We have spent gentle days weaving up and down winding lanes, through farmland and forests, along deep gorges cluttered with blue gums soaring towards the sky. The memories of the past may overshadow the present, but it is easy to forestall those historical miseries as we zip along the ravishing coast road between Ullverstone and Stanley, on the lookout for lighthouses and penguins.

Despite Antarctica’s relative proximity to Tasmania, its various penguin species remain aloof. Only the 33 cm high mini penguins, (eudyptula novaehollandiae) live and breed around the Tasmanian coastline. Fairy penguins – or Little Penguins, as they are known locally, are the smallest penguins in the world. Common to southern Australia and Tasmania, many of the colonies on the mainland have been destroyed, or seriously diminished by dogs and foxes. However, they are apparently still breeding along the northern coast of Tasmania. So, on our last day in the area, we head down to the beach at sunset to see if we can catch a glimpse of them arriving home from a day’s fishing.
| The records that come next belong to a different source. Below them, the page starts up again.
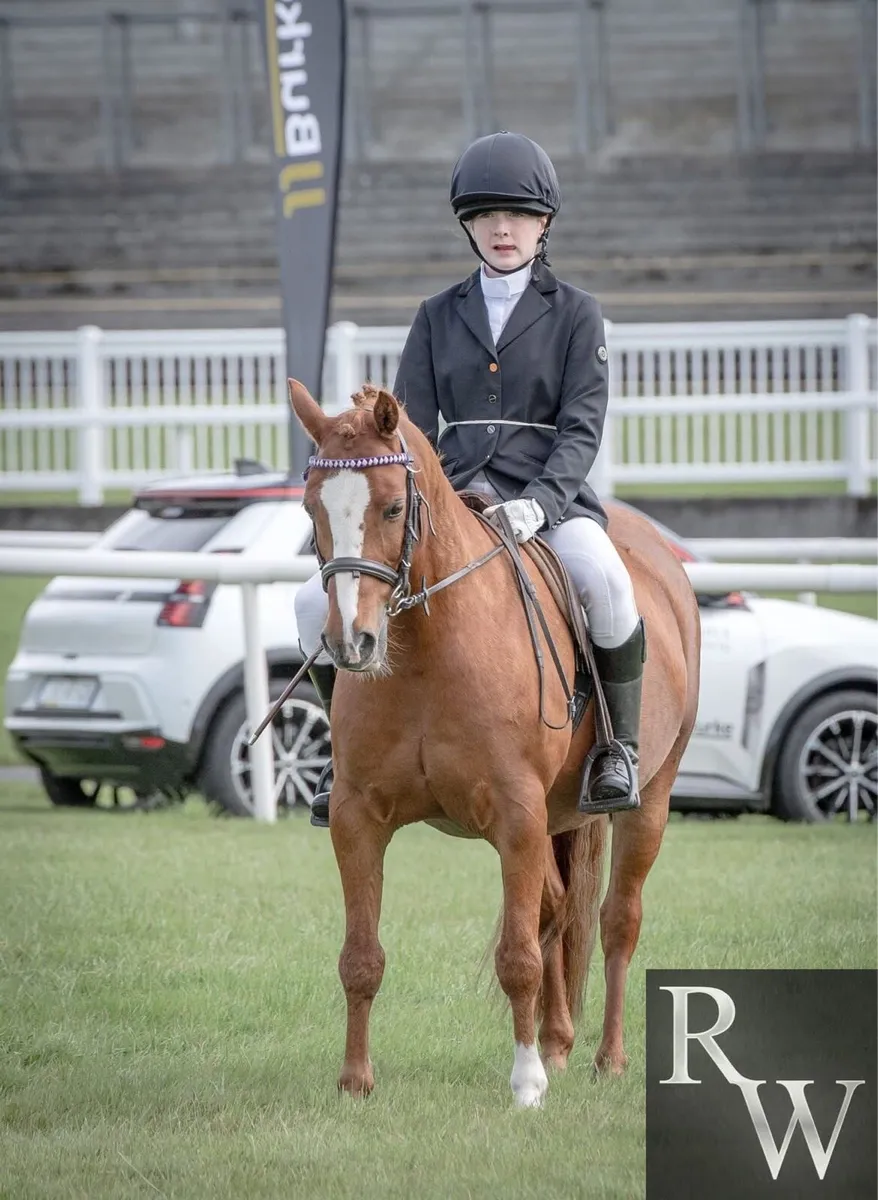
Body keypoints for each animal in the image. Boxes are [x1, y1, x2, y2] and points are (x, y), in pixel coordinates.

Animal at [288, 378, 701, 1107]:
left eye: (393, 507)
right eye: (312, 508)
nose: (352, 644)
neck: (427, 650)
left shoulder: (516, 815)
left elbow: (518, 958)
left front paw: (526, 1084)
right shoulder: (356, 816)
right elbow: (361, 957)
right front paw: (355, 1082)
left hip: (648, 797)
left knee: (616, 921)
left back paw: (607, 1058)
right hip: (551, 821)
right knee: (559, 911)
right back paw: (559, 1041)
Our hostess recommends Lillico, a Conservation Beach between Devonport and Ullverstone. Here, a watching platform has been built above the penguins’ nesting grounds. As the sun starts to set, the platform fills up with families keen to see these little fellows at close quarters. We wait and wait, and eventually someone spots an adult penguin just below the walkway, denuding itself of last year’s coat. Until the new one grows in, this bloke is landlocked. But come the autumn, when the chicks, too, have replaced their soft down with thick, waterproof coats, they will all head out to sea, where they will spend the next few months fishing, until the next breeding season calls them back to shore.
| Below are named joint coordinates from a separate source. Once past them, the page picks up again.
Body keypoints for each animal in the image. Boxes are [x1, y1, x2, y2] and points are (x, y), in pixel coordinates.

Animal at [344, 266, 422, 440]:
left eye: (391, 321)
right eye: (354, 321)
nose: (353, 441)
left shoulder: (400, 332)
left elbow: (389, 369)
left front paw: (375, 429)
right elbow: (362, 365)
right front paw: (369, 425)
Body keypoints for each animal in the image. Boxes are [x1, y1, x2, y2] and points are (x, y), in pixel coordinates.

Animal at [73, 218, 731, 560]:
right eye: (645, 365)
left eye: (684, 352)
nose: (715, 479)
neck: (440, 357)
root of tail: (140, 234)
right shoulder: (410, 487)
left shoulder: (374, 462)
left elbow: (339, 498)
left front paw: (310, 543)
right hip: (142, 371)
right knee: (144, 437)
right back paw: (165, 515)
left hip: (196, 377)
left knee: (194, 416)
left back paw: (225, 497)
Little penguins don’t fly, but their stubby wings make excellent flippers for swimming in the ocean. They spend approximately 80% of their lives at sea, only coming to shore during the breeding season (August to February) to raise their young, and moult. Before landing, they apparently gather offshore in groups or ‘rafts’, waiting for dusk to cross the beach, in order to evade any waiting predators.

The pack of sightseers in the front row prevents those further back spotting the adults coming into shore and waddling up the beach, but there is now plenty of activity backstage, where the babies – full height but still fluffy – are emerging from their holes. One pair keeps us amused for ages, flapping its stubby little wings frantically, as if determined to become airborne. One even clambers awkwardly up on a rock, in the hope that gravity will launch his flying career. A friendly guide spotlights them with a torch covered in red cellophane so as not to harm their eyes or distress them. Gradually, others emerge, waiting patiently for their parents to appear with dinner. Two young teenagers of the penguin variety are canoodling right beside the boardwalk, where kids of the human variety squat down, knowing not to touch, but so close that it would only take another inch or two…
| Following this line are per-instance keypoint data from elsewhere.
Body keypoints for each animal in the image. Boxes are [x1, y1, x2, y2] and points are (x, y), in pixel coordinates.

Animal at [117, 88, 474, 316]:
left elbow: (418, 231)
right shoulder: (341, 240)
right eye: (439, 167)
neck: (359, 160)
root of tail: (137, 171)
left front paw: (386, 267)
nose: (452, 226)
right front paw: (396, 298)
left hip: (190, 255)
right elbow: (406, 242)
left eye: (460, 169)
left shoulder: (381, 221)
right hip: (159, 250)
The penguins must be aware of their audience – we are virtually breathing down their necks – but are they bothered? Not at all. One actually looks up and waves a flipper at the smallest child peering over the wire. It is a magical night, and the efforts of local conservationists to support the penguins survival is encouraging. Numbers are gradually increasing as practical initiatives such as weed eradication, habitat restoration, fencing, and the installation of artificial burrows, as well as educational programs, have led to recolonisation and increased breeding at many sites .Perhaps something will eventually be achieved for those native mammals, birds and reptiles, who so regularly and abruptly lose their lives on the roads, or due to the conflicting interests of farmers and forestry. After all, would Tasmania be so well worth visiting if there were no wild animals to enjoy?